- **PASSAGE SHOWN**:
######

Gents go ‘round, come right back,
Make your feet go wickety-wack . . .

Crackerjack square dance caller Elisha Keeler was profiled in The New York Times and The New Yorker in 1957. Next thing you know, George Balanchine was making a new dance to the music of Baroque composers, prancing his City Ballet dancers through all kinds of stage geometry. He named it “Square Dance,” and invited Keeler to “call” it.

Keeler had only been to the ballet once in his life. He watched rehearsals, and with the help of his wife and kids, wrote the calls. “We asked him to say anything he wanted, as long as he didn’t use ballet terms,” said Balanchine.

Keeler was a colorful character, a horticulturist in his day job, famous for his way with African violets. He played piano, banjo, cello, trombone and harmonica, and his daddy was a caller before him. His family band—wife Lois on accordion, daughter Mollie on fiddle and son Kenny on banjo and trombone—often accompanied Keeler’s dances. They were known as the Happy Humdingers. Keeler made singing radio commercials too.

######

- **GIVEN MATERIAL**:
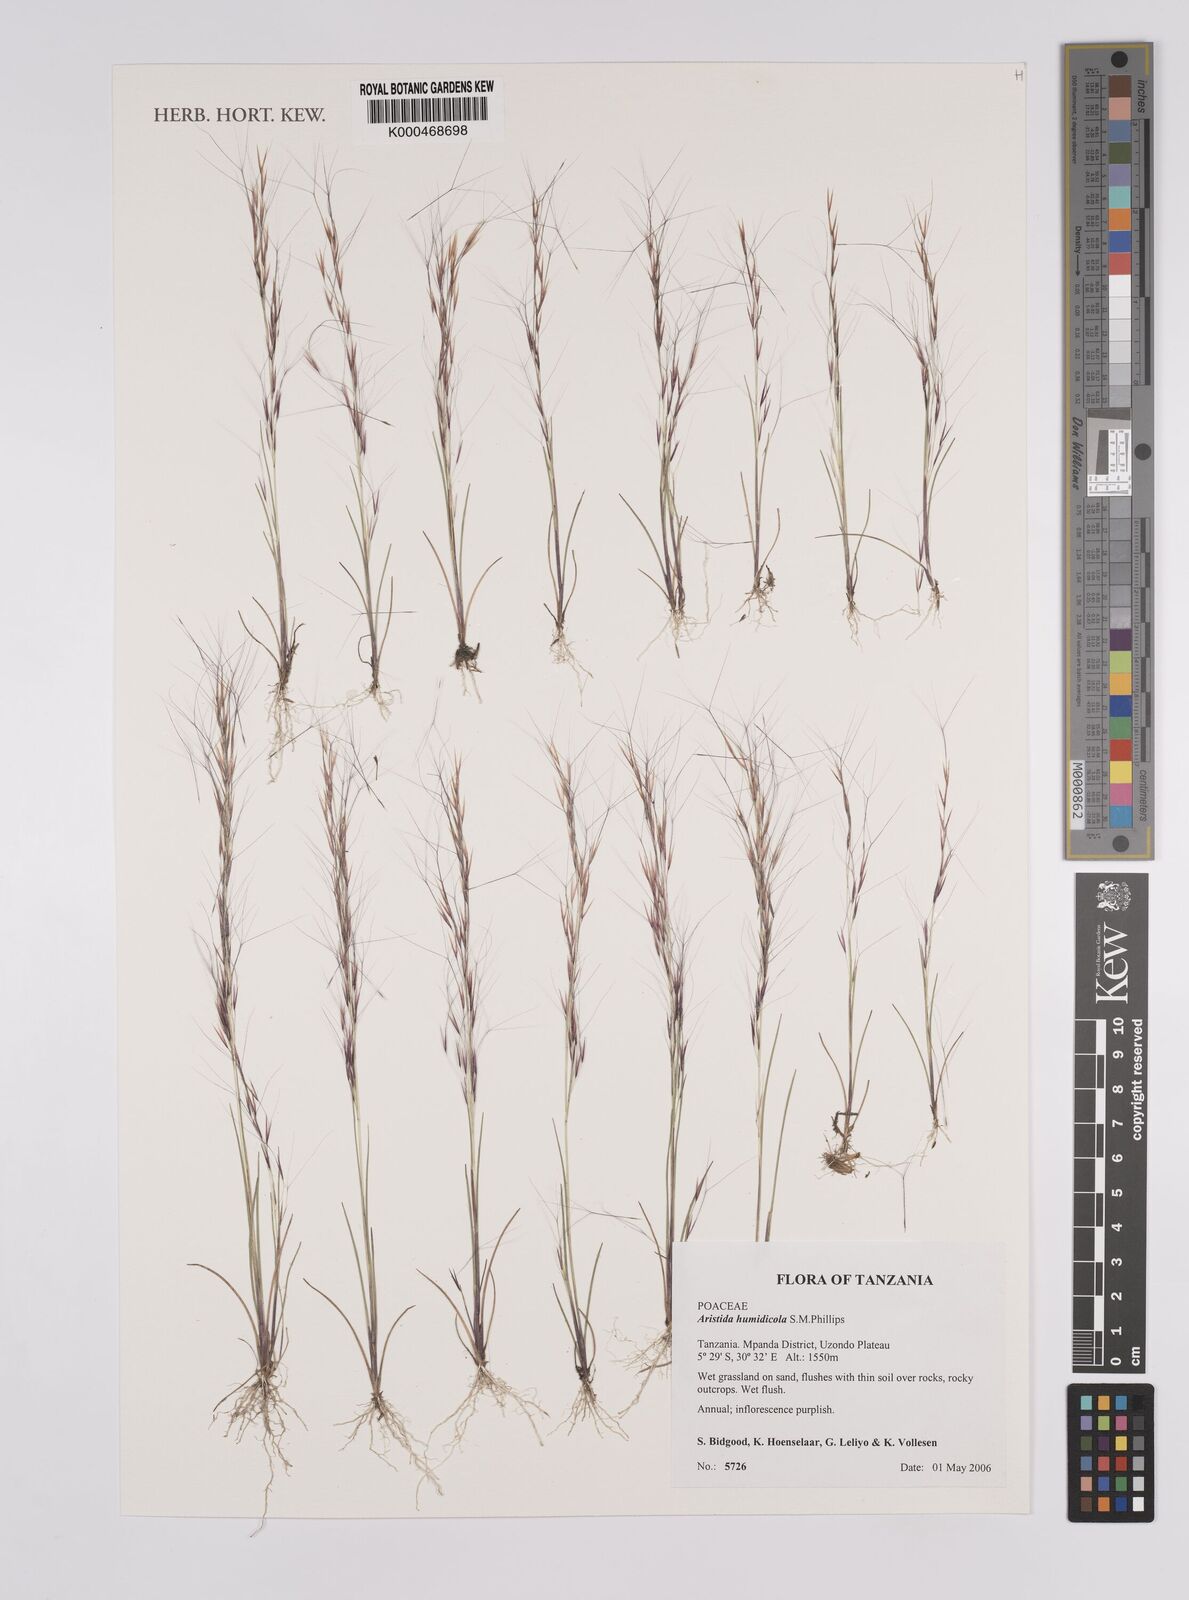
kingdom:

######

- **OBJECTIVE**:
Go on with the passage about square dance caller Elisha Keeler, starting after its last sentence.

- **EXPECTED ANSWER**:
Keeler “sang” “Square Dance” every time it was performed at New York City Ballet from its premiere in 1957 through 1964. He called at over 2,600 festivals and conventions over his long life, but his family said “being part of the ballet was probably the high point of his calling career.” Wrote Time Magazine, “. . . when Keeler had twanged out his last call (“That is all; the dance is ended/ The music is finished; the caller’s winded”), audiences cheered the blend of do-si-do and pas de deux.” Keeler passed away in 2005, at the age of 98.

Oregonians have a rare opportunity to see “Square Dance” its original form with OBT’s performances. Balanchine revised the ballet in 1976, and dropped the caller from the scenario.

(Photo: Portland violinist, composer and actor Tylor Neist will reprise Elisha Keeler’s role in the OBT performance of “Square Dance,” part of the Song & Dance program playing in the Newmark in April)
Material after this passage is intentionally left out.